Markets staged a massive rally following the report, with the Dow Jones Industrial Average soaring more than 1,000 points. The policy-sensitive 2-year Treasury note yield tumbled 30 basis points, or 0.3 percentage point, to 4.33%.

While Daly said the report was “indeed good news,” she noted that inflation running at a 7.7% annual rate is still far too high and well away from the central bank’s 2% goal.

“It’s better than over 8 [percent] but it’s not close enough to 2 in any way for me to be comfortable,” she said. “So it’s far from a victory.”

Likewise, Cleveland Fed President Loretta Mester said Thursday’s report “suggests some easing in overall and core inflation,” though she noted that the trend is still “unacceptably high.”

Kansas City Fed President Esther George noted that even with the lower monthly gain, inflation is still “uncomfortably close” to the 41-year annual high hit in the summer.

“With inflation still elevated and likely to persist, monetary policy clearly has more work to do,” she said.

However, she advocated a more “deliberate” approach going forward, noting that “now is a particularly important time to avoid unduly contributing to financial market volatility.”

Both Mester and George are voting members this year on the rate-setting Federal Open Market Committee.

Market pricing in lower hikes

The Fed has raised its benchmark interest rate six times this year for a total of 3.75 percentage points. That has included a string of four straight 0.75 percentage point hikes, the most aggressive policy tightening since the Fed moved to using the overnight rate as its principal policy tool in 1990.

Market pricing immediately reacted to the CPI news, shifting strongly to the likelihood of a 0.5 percentage point increase in December, according to CME Group data that pointed to an 85.4% probability of a half-point raise next month.

“Despite the moves we have made so far, given that inflation has consistently proven to be more persistent than expected and there are significant costs of continued high inflation, I currently view the larger risks as coming from tightening too little,” Mester said.

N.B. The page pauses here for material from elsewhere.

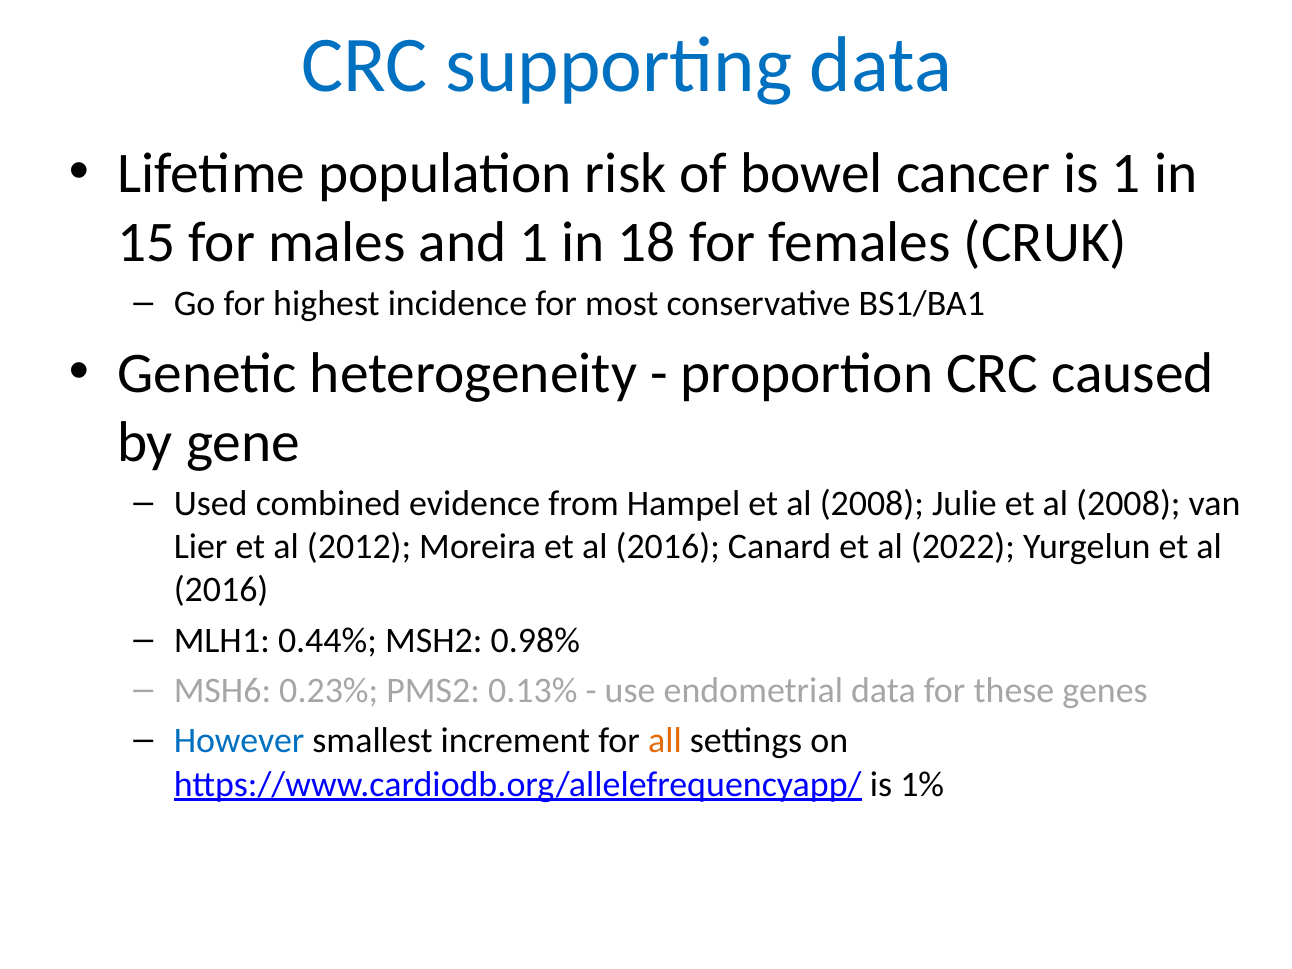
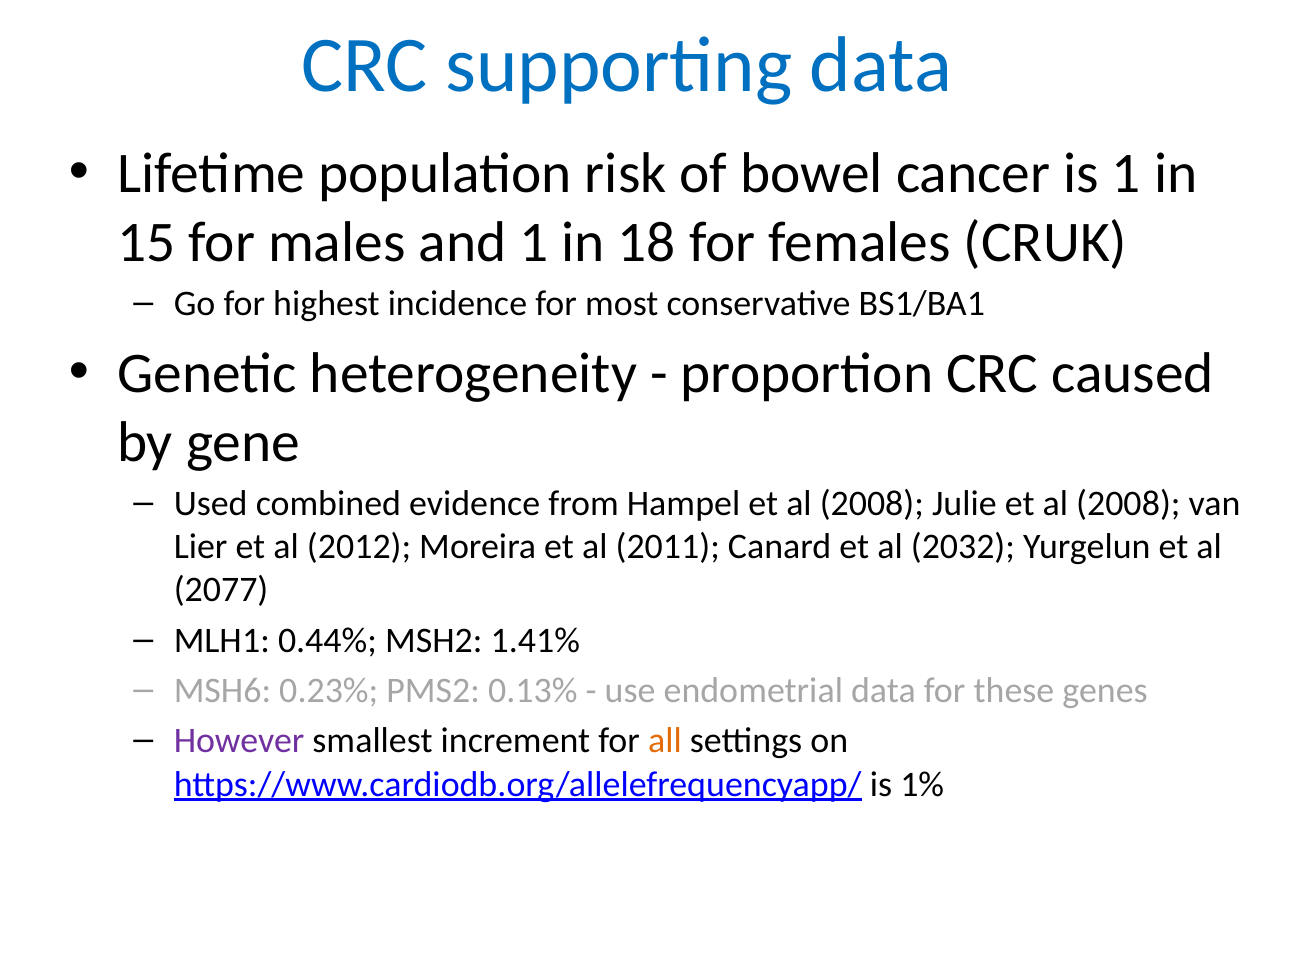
Moreira et al 2016: 2016 -> 2011
2022: 2022 -> 2032
2016 at (221, 590): 2016 -> 2077
0.98%: 0.98% -> 1.41%
However colour: blue -> purple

Other officials also were cautious.

Dallas Fed President Lorie Logan called the CPI report “a welcome relief” but noted more rate increases probably are coming, though at a slower pace.

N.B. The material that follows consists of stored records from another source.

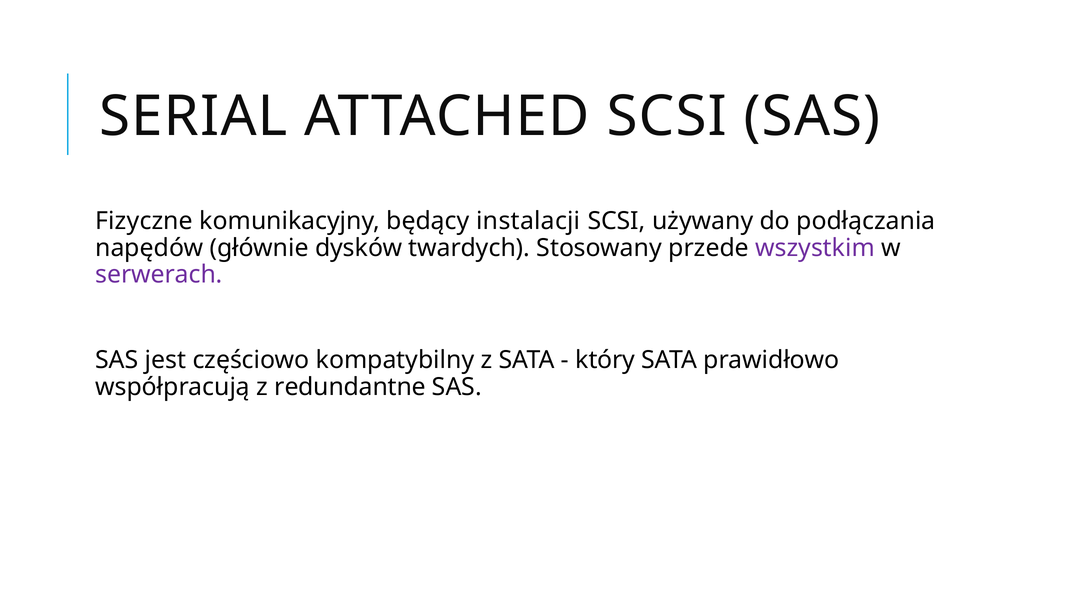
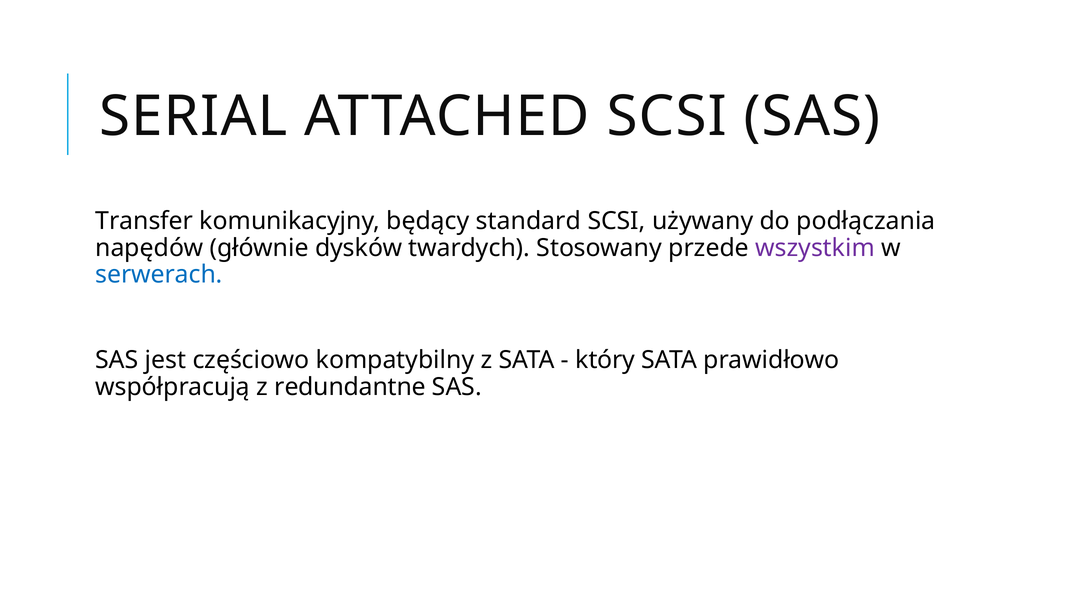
Fizyczne: Fizyczne -> Transfer
instalacji: instalacji -> standard
serwerach colour: purple -> blue
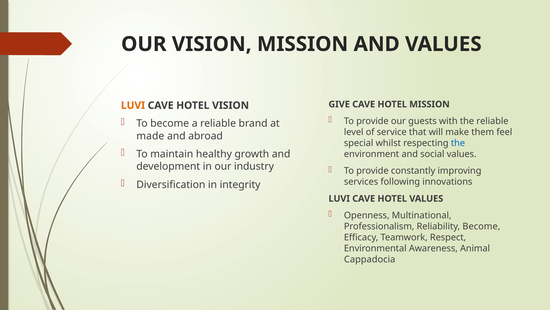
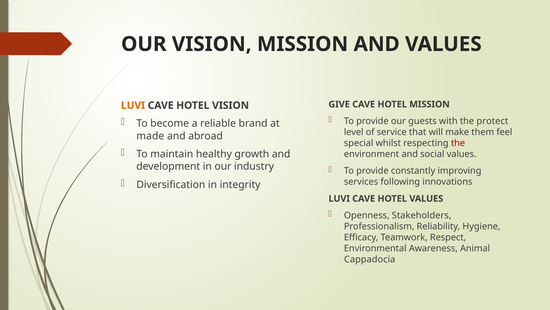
the reliable: reliable -> protect
the at (458, 143) colour: blue -> red
Multinational: Multinational -> Stakeholders
Reliability Become: Become -> Hygiene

“I believe it may soon be appropriate to slow the pace of rate increases so we can better assess how financial and economic conditions are evolving,” Logan said.

No rate cuts in sight

Like Daly, Logan said the public should not interpret a slower pace of rate hikes to mean easier policy.

In particular, Daly said rates are likely to stay higher for longer and she does not anticipate a rate cut that market pricing indicates could come as soon as September 2023.

Earlier in the day, Philadelphia Fed President Patrick Harker indicated a slower pace is likely but noted the increases still will be significant.

Historically, the Fed has preferred to hike in quarter-point increments, but the rapid surge of inflation and a slow-footed response from the central bank when prices began surging early in 2021 made the more aggressive pace necessary.

“In the upcoming months, in light of the cumulative tightening we have achieved, I expect we will slow the pace of our rate hikes as we approach a sufficiently restrictive stance. But I want to be clear: A rate hike of 50 basis points would still be significant,” Harker said.

He added that he expects policy to “hold at a restrictive rate” while the Fed evaluates the impact the moves are having on the economy.